FRAGMENTO DE LECTURA:
Cuando en 1939 se desencadenó la Segunda Guerra Mundial en Europa, el gobierno estadounidense debió tomar medidas como las que había adoptado veinte y pocos años antes para desarrollar una producción bélica multiplicada en apoyo a su aliado británico y se planteaba ya la perspectiva de prepararse para decuplicar sus fuerzas armadas en un lapso relativamente breve.
La concepción de la clase dirigente estadounidense no contemplaba a los afrodescendientes y a las mujeres como mano de obra calificada para la industria bélica. Los primeros debían ocuparse de la producción agrícola, como efectivamente lo hacían en los estados sureños, y las segundas mantenerse en el hogar. Sin embargo, había elementos objetivos y subjetivos que hicieron entrar en crisis esas pretensiones.
Por un lado la migración interna de afro-estadounidenses desde el Deep South hacia los polos industriales del este y del norte se había mantenido y acelerado desde el fin de la Primera Guerra Mundial. Y, las mujeres habían ido aumentando sostenidamente su presencia en la fuerza de trabajo.
Subjetivamente, tanto los afrodescendientes como las mujeres, no estaban dispuestos a ocupar un papel secundario o servil. Trabajadoras y trabajadores aspiraban a los puestos calificados y mejor remunerados. Esto provocó enfrentamientos muchas veces violentos.

CONSIGNAS:
(a) Transcribe sin cambios el pasaje del fragmento de lectura que comienza en las palabras "La concepción de" y termina después de "crisis esas pretensiones.".
(b) Convierte en una tabla Markdown las líneas de los registros desde la primera hasta la que contiene "blue cross at", ambas incluidas, con las columnas Número y Línea. Omite las líneas en blanco.

REGISTROS ALMACENADOS:
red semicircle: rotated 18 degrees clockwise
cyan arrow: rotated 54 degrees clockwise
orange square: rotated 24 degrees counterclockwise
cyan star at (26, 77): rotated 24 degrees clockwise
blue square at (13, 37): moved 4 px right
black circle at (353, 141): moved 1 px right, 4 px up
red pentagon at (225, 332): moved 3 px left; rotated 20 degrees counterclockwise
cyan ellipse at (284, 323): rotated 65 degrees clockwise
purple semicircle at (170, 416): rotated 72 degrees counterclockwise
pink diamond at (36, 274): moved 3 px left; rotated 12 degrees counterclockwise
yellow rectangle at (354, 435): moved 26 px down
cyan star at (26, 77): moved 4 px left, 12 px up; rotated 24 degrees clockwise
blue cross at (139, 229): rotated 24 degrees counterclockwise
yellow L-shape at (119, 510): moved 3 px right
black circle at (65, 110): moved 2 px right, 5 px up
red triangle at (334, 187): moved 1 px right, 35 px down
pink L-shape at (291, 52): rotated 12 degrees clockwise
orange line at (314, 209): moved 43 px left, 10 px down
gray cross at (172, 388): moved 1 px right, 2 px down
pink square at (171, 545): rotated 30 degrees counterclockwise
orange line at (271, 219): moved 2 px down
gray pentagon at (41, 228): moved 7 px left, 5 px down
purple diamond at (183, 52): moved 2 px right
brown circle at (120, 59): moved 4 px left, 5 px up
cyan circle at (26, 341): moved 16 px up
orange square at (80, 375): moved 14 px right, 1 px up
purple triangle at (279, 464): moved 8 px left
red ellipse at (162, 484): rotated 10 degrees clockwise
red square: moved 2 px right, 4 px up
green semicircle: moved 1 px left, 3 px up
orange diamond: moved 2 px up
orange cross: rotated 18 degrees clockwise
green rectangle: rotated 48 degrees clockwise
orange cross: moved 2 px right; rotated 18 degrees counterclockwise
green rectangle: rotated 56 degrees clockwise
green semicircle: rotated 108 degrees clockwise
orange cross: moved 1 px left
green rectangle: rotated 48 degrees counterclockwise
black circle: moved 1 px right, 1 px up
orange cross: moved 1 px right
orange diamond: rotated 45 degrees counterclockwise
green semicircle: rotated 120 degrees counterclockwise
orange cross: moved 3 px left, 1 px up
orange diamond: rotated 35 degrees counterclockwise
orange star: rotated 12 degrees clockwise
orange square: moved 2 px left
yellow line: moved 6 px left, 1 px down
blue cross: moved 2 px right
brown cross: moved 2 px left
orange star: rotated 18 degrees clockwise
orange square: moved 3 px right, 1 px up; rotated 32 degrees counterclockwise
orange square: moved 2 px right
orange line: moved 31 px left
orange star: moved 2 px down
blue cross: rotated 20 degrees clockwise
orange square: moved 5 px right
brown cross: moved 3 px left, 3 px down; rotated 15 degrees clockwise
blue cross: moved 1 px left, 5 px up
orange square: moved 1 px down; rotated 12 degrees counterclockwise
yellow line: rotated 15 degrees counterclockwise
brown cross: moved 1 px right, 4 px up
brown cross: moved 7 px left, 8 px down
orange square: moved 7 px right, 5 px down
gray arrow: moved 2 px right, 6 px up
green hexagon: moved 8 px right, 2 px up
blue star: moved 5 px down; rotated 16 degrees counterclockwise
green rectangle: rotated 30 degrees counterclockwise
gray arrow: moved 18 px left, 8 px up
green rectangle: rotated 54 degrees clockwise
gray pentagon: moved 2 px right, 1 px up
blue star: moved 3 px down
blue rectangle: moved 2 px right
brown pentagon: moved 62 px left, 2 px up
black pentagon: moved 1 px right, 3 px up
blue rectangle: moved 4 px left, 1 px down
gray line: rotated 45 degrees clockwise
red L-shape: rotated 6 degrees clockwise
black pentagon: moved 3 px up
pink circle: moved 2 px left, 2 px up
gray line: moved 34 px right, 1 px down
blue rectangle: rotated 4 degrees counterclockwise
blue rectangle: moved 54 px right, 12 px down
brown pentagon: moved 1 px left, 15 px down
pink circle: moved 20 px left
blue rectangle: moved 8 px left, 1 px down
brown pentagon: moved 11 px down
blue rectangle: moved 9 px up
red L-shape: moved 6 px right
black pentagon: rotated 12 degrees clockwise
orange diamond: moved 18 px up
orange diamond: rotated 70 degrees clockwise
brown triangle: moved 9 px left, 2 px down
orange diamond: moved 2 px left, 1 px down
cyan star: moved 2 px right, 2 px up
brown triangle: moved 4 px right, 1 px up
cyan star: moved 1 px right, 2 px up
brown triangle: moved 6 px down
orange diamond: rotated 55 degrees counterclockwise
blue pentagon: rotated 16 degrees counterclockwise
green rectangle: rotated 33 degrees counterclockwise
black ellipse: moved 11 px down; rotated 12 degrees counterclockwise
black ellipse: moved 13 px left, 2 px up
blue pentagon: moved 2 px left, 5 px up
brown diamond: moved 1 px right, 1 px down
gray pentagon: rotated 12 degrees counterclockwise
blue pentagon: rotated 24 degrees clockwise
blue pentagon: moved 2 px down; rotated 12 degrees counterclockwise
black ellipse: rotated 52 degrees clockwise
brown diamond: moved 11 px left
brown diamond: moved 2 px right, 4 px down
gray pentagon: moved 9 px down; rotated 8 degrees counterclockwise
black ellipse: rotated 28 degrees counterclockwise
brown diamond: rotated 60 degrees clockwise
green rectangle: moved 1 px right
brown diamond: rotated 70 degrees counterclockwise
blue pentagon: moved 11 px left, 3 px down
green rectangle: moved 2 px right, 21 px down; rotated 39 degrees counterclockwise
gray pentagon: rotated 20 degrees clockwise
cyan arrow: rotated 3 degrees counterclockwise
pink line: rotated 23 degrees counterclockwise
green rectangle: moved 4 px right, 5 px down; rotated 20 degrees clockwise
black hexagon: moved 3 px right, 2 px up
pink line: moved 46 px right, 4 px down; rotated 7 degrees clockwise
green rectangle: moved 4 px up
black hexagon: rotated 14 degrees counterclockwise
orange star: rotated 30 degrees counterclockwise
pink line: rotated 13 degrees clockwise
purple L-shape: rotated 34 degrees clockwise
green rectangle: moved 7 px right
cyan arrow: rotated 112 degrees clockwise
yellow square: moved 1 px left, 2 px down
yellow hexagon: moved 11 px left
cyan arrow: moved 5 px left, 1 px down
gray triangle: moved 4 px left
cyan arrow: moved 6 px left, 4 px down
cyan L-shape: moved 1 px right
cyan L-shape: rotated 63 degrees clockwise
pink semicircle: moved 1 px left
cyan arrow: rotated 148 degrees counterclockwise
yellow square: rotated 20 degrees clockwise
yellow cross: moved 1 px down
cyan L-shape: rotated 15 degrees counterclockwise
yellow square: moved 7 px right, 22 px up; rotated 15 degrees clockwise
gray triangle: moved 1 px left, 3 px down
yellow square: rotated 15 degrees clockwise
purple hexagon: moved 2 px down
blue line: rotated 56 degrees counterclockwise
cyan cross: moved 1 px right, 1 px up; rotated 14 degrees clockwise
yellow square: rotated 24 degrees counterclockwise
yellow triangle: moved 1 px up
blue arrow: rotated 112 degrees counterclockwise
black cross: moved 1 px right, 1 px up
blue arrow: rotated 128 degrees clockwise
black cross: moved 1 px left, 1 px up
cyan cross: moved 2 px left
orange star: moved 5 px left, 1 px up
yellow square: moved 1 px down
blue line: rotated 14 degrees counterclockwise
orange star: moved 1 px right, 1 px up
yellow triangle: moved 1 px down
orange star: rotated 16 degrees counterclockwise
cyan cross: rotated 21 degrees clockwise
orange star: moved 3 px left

SOLUCIONES POR CONSIGNA:
(a)
La concepción de la clase dirigente estadounidense no contemplaba a los afrodescendientes y a las mujeres como mano de obra calificada para la industria bélica. Los primeros debían ocuparse de la producción agrícola, como efectivamente lo hacían en los estados sureños, y las segundas mantenerse en el hogar. Sin embargo, había elementos objetivos y subjetivos que hicieron entrar en crisis esas pretensiones.

(b)
| Número | Línea |
|---|---|
| 1 | red semicircle: rotated 18 degrees clockwise |
| 2 | cyan arrow: rotated 54 degrees clockwise |
| 3 | orange square: rotated 24 degrees counterclockwise |
| 4 | cyan star at (26, 77): rotated 24 degrees clockwise |
| 5 | blue square at (13, 37): moved 4 px right |
| 6 | black circle at (353, 141): moved 1 px right, 4 px up |
| 7 | red pentagon at (225, 332): moved 3 px left; rotated 20 degrees counterclockwise |
| 8 | cyan ellipse at (284, 323): rotated 65 degrees clockwise |
| 9 | purple semicircle at (170, 416): rotated 72 degrees counterclockwise |
| 10 | pink diamond at (36, 274): moved 3 px left; rotated 12 degrees counterclockwise |
| 11 | yellow rectangle at (354, 435): moved 26 px down |
| 12 | cyan star at (26, 77): moved 4 px left, 12 px up; rotated 24 degrees clockwise |
| 13 | blue cross at (139, 229): rotated 24 degrees counterclockwise |